The resumption of “scheduled international commercial passenger services” or scheduled international flights coincides with the start of the summer timetable (for international air travel) in India.
Scheduled international flight services have remained suspended in India since March 23, 2020 due to the Covid-19 pandemic.
Malaysia will allow quarantine-free entry for fully vaccinated travelers from April 1, ending nearly two years of stringent border controls introduced to contain the Covid-19 outbreak.
The reopening marks the final stage in the lifting of the virus curbs, as Malaysia joins other Southeast Asian countries in moving into the endemic phase of the outbreak.
The Philippines, Vietnam and Thailand are among Southeast Asian countries that have waived quarantine, while Indonesia is laying out plans to allow quarantine-free entry for foreigners traveling to Bali.
The easing of measures in India, Malaysia and other major markets studied by IATA reflects the growing consensus that travel restrictions such as border closures and quarantine do little to control the spread of Covid-19. 19.

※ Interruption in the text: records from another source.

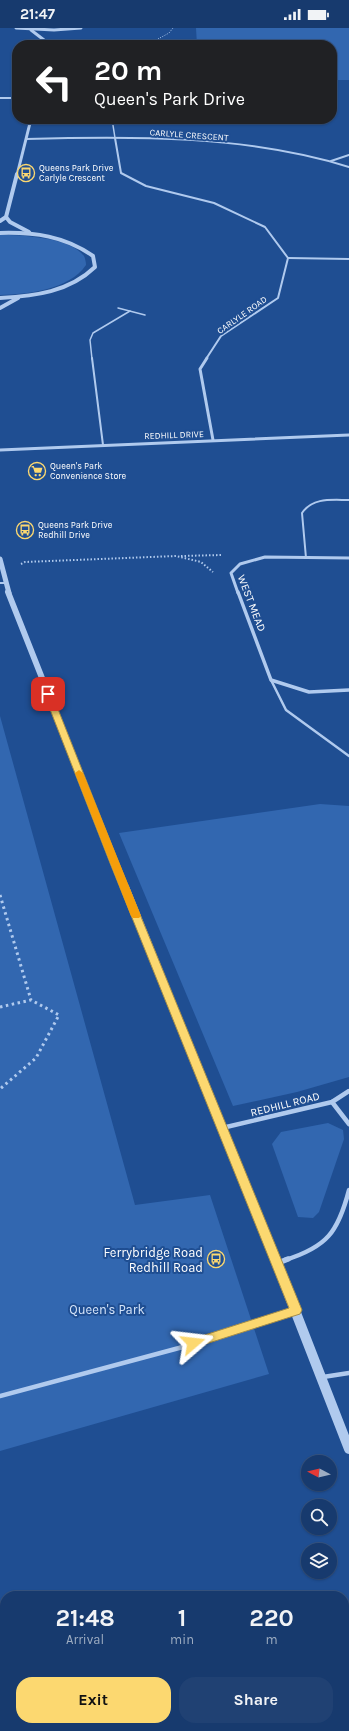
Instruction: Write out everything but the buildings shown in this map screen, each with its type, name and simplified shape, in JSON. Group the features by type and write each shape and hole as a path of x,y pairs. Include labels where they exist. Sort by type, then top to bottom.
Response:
{"street":[{"path":"16,28 81,28"},
{"path":"28,29 39,35 44,40 48,38"},
{"path":"54,34 66,29"},
{"path":"0,98 12,98"},
{"path":"0,221 6,217 30,124"},
{"path":"115,138 121,173 146,186 214,203 265,227 288,258 349,259"},
{"name":"CARLYLE CRESCENT","path":"26,139 115,138 164,140 250,147 331,161 349,167"},
{"path":"331,161 349,155"},
{"path":"6,217 10,222 20,228 36,234"},
{"path":"0,233 36,234 62,239 82,247 93,256 95,267 86,277 68,286 20,297 0,298"},
{"name":"CARLYLE ROAD","path":"213,440 200,369 221,336 278,298 288,258"},
{"path":"0,308 20,297"},
{"name":"REDHILL DRIVE","path":"0,450 349,435"},
{"name":"WEST MEAD","path":"271,680 231,573 240,564 265,557 349,558"},
{"path":"0,559 3,580 108,849 278,1263 349,1449"},
{"path":"271,680 309,692 349,690"},
{"name":"REDHILL ROAD","path":"222,1128 332,1102 349,1091"},
{"path":"332,1102 349,1124"},
{"path":"278,1263 311,1251 330,1235 342,1214 349,1190"}],"lane":[{"path":"113,124 115,138"},
{"path":"118,308 145,315"},
{"path":"103,445 90,340 93,333 130,311"},
{"path":"306,558 302,514 305,507 312,502 349,500"},
{"path":"271,680 286,710 349,756"},
{"path":"0,1396 179,1348 296,1310"},
{"path":"322,1377 349,1373"}],"path":[{"path":"156,40 169,33 173,28"},
{"path":"3,580 25,562 176,556 200,562 210,572 231,573"},
{"path":"0,895 31,1000"},
{"path":"0,1007 31,1000 60,1015 36,1058 0,1089"}],"green space":[{"path":"196,28 349,28 349,80 337,80 337,40 197,40"},
{"path":"0,235 45,238 57,241 77,250 84,256 86,265 79,273 59,285 35,292 0,295"},
{"name":"Queen's Park","path":"0,716 135,1205 210,1195 269,1374 0,1451"},
{"path":"320,804 349,806 349,1077 297,1092 233,1106 119,833"},
{"path":"328,1123 343,1130 344,1139 319,1212 313,1218 298,1217 272,1144 281,1132"}],"slow traffic":[{"path":"79,773 108,849 136,916"}],"place":[{"name":"Queens Park Drive Carlyle Crescent","path":"26,173"},
{"name":"Queen's Park Convenience Store","path":"37,471"},
{"name":"Queens Park Drive Redhill Drive","path":"25,530"},
{"name":"Ferrybridge Road Redhill Road","path":"216,1259"}],"route":[{"path":"48,694 114,863 296,1310 193,1343"}]}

A recent report by OXERA and Edge Health examining the spread of the Omicron variant in Europe concluded that travel restrictions could only delay the peak of a wave by a few days.
“The world is wide open to travel. As population immunity increases, more and more governments are managing Covid-19 through surveillance, as they do for other endemic viruses. This is great news for a growing number of destinations that will receive a much-needed economic boost during the upcoming Easter and Northern Summer travel seasons. Asia is the exception.
“Hopefully recent relaxations, including in Australia, Bangladesh, New Zealand, Pakistan and the Philippines, pave the way for the restoration of the freedom to travel that is more widely enjoyed in other parts of the world,” he said. said Willie Walsh, Director General of IATA.
In a recent statement, IATA said that in an effort to stop the spread of the Omicron variant and due to imposed travel restrictions, air data retrieval in January 2022 compared to December 2021 has slowed for air travel. national and international.
Meanwhile, total air travel demand increased in January 2022 by 82.3% compared to January 2021, but compared to the previous month; December 2021 decreased by 4.9%.